--- Directions for this task ---
When the data below is printed, every line must match exactly and the images must be absent.

(Bounding box prediction data)
------------------------------------------------------------

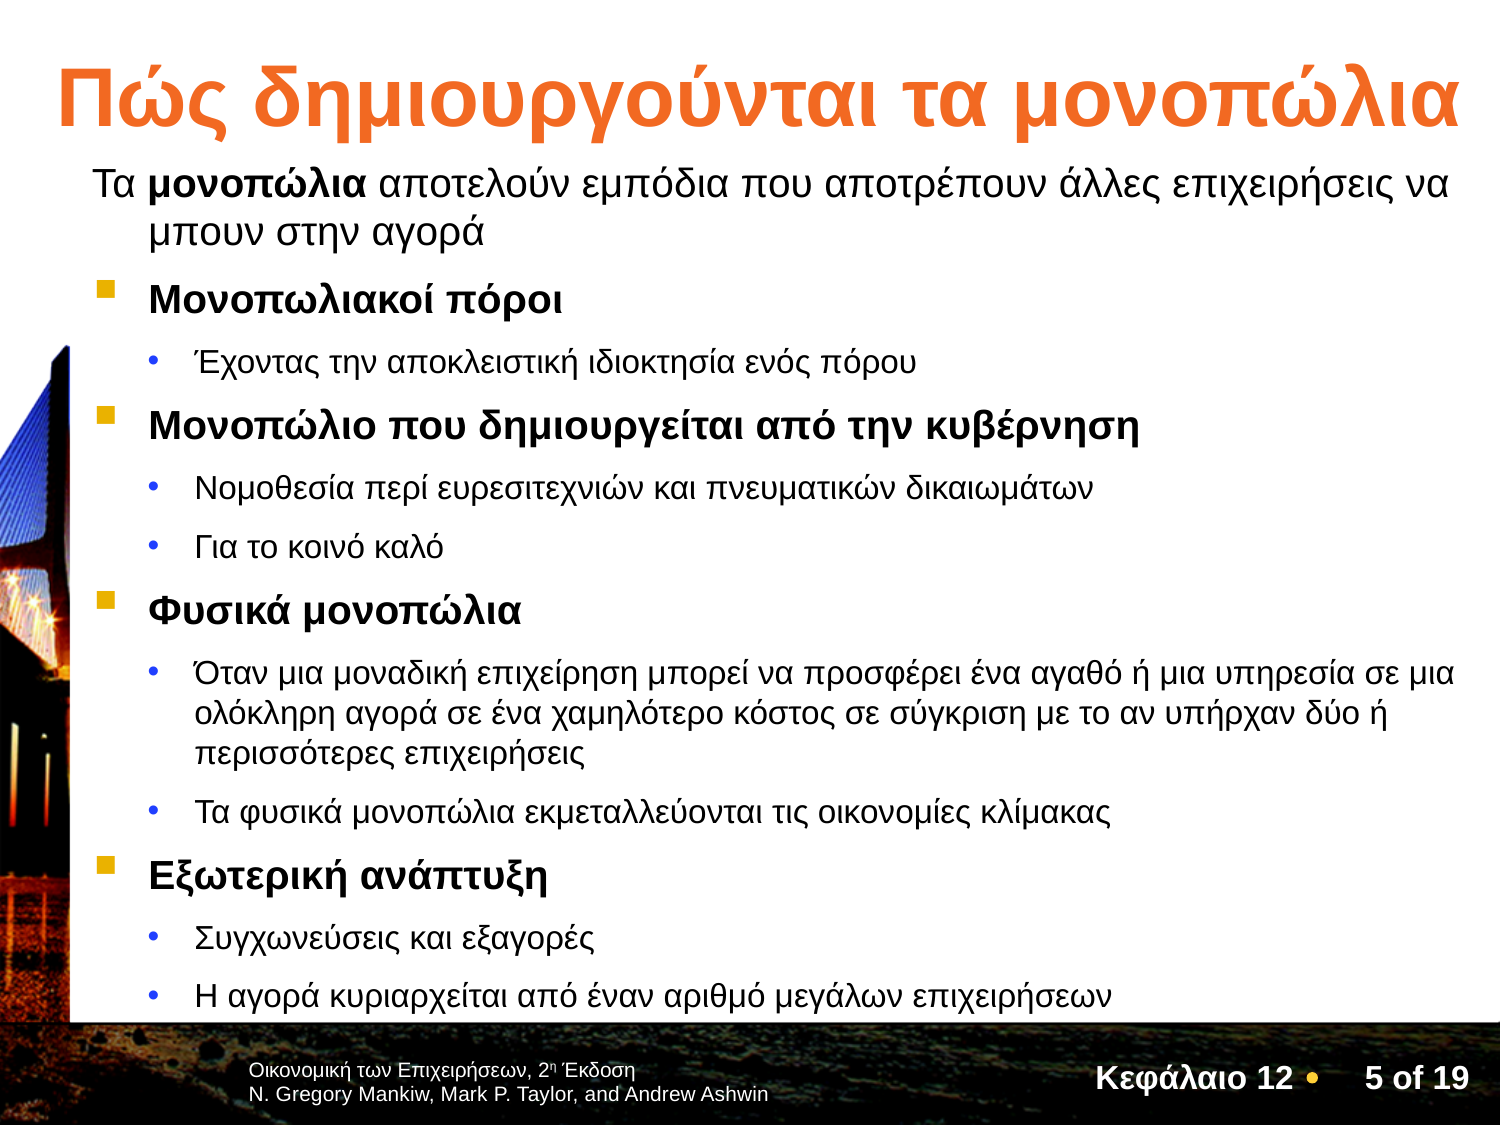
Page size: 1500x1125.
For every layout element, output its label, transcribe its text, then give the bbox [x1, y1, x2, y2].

picture [0, 0, 1500, 1125]
list Τα μονοπώλια αποτελούν εμπόδια που αποτρέπουν άλλες επιχειρήσεις να μπουν στην αγορά Μονοπωλιακοί πόροι Έχοντας την αποκλειστική ιδιοκτησία ενός πόρου Μονοπώλιο που δημιουργείται από την κυβέρνηση Νομοθεσία περί ευρεσιτεχνιών και πνευματικών δικαιωμάτων Για το κοινό καλό Φυσικά μονοπώλια Όταν μια μοναδική επιχείρηση μπορεί να προσφέρει ένα αγαθό ή μια υπηρεσία σε μια ολόκληρη αγορά σε ένα χαμηλότερο κόστος σε σύγκριση με το αν υπήρχαν δύο ή περισσότερες επιχειρήσεις Τα φυσικά μονοπώλια εκμεταλλεύονται τις οικονομίες κλίμακας Εξωτερική ανάπτυξη Συγχωνεύσεις και εξαγορές Η αγορά κυριαρχείται από έναν αριθμό μεγάλων επιχειρήσεων [76, 148, 1500, 1012]
title Πώς δημιουργούνται τα μονοπώλια [41, 19, 1488, 167]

------------------------------------------------------------

--- Solved exercise ---
Page size: 1500x1125.
For every layout element, output its label, transcribe its text, then give the bbox [x1, y1, x2, y2].

picture [0, 0, 1500, 1125]
list Τα μονοπώλια αποτελούν εμπόδια που αποτρέπουν άλλες επιχειρήσεις να μπουν στην αγορά Μονοπωλιακοί πόροι Έχοντας την αποκλειστική ιδιοκτησία ενός πόρου Μονοπώλιο που δημιουργείται από την κυβέρνηση Νομοθεσία περί ευρεσιτεχνιών και πνευματικών δικαιωμάτων Για το κοινό καλό Φυσικά μονοπώλια Όταν μια μοναδική επιχείρηση μπορεί να προσφέρει ένα αγαθό ή μια υπηρεσία σε μια ολόκληρη αγορά σε ένα χαμηλότερο κόστος σε σύγκριση με το αν υπήρχαν δύο ή περισσότερες επιχειρήσεις Τα φυσικά μονοπώλια εκμεταλλεύονται τις οικονομίες κλίμακας Εξωτερική ανάπτυξη Συγχωνεύσεις και εξαγορές Η αγορά κυριαρχείται από έναν αριθμό μεγάλων επιχειρήσεων [76, 148, 1500, 1012]
title Πώς δημιουργούνται τα μονοπώλια [41, 19, 1488, 167]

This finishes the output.